━━━━━ Collected material

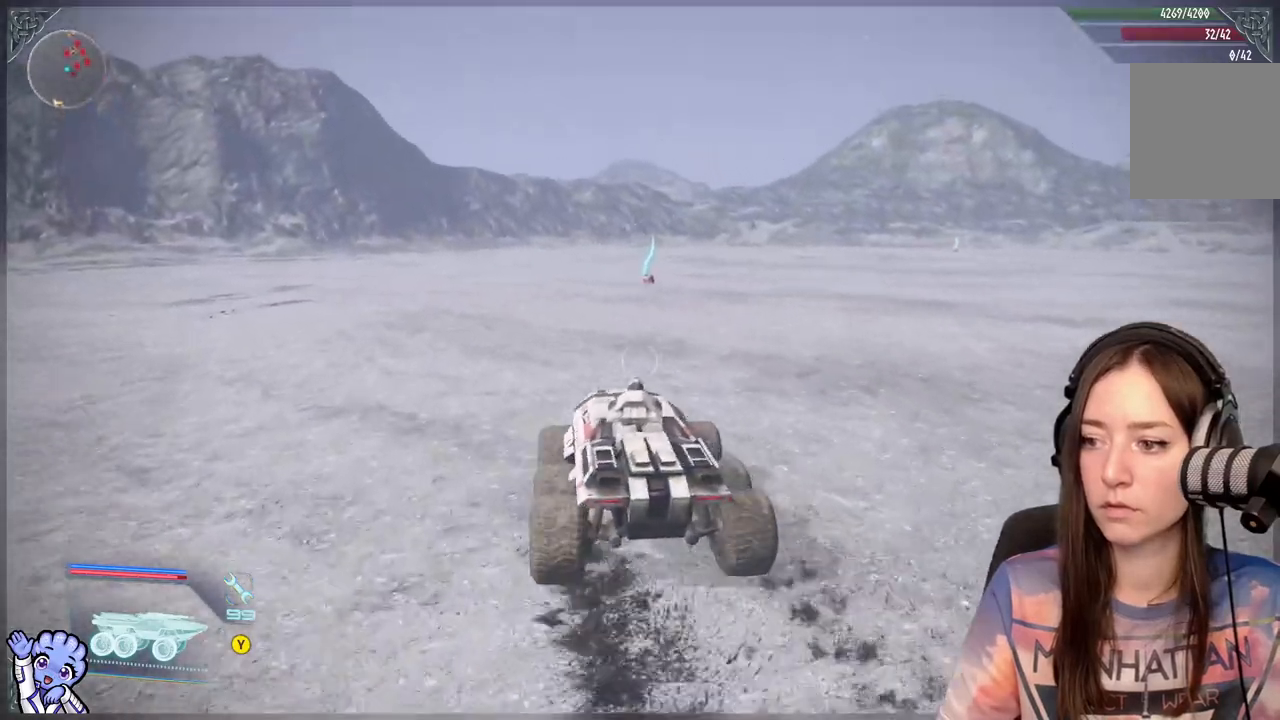
{"buttons": [], "left_stick": "up", "right_stick": "up", "events": []}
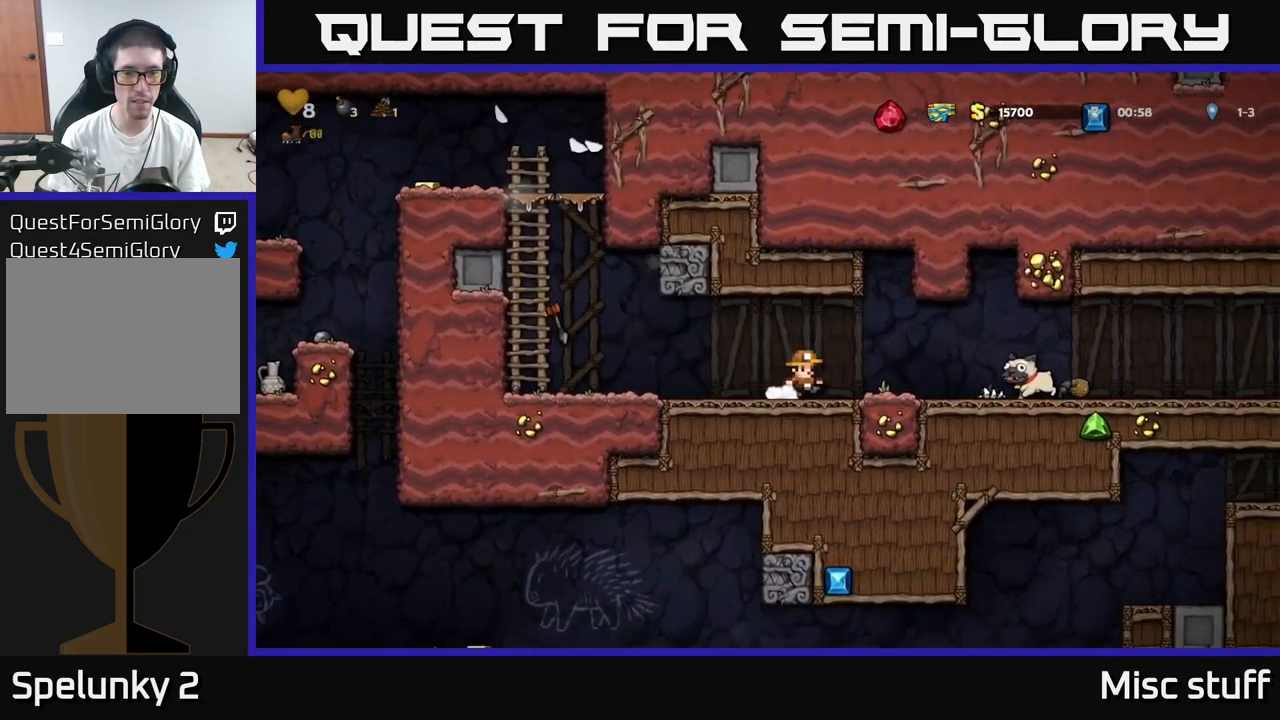
Gameplay with a controller (Xbox layout); each line is a JSON object with the inputs held at the frame after it. "events" lists button and stick changes between this image and that frame as [ms after this image, input, new state], when the widget could be followed in between. Not read: right_stick.
{"buttons": ["DPAD_LEFT"], "left_stick": "center", "events": [[333, "DPAD_DOWN", "down"], [350, "DPAD_RIGHT", "up"], [400, "X", "down"], [450, "DPAD_LEFT", "down"], [467, "DPAD_DOWN", "up"], [467, "X", "up"]]}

━━━━━━━━━━

**Work required**
All lines from the one containing "Gameplay with a" through the last line of the data must be set down exactly. No other lines belong in the answer.

**Expected answer**
Gameplay with a controller (Xbox layout); each line is a JSON object with the inputs held at the frame after it. "events" lists button and stick changes between this image and that frame as [ms after this image, input, new state], when the widget could be followed in between. Not read: right_stick.
{"buttons": ["DPAD_LEFT"], "left_stick": "center", "events": [[333, "DPAD_DOWN", "down"], [350, "DPAD_RIGHT", "up"], [400, "X", "down"], [450, "DPAD_LEFT", "down"], [467, "DPAD_DOWN", "up"], [467, "X", "up"]]}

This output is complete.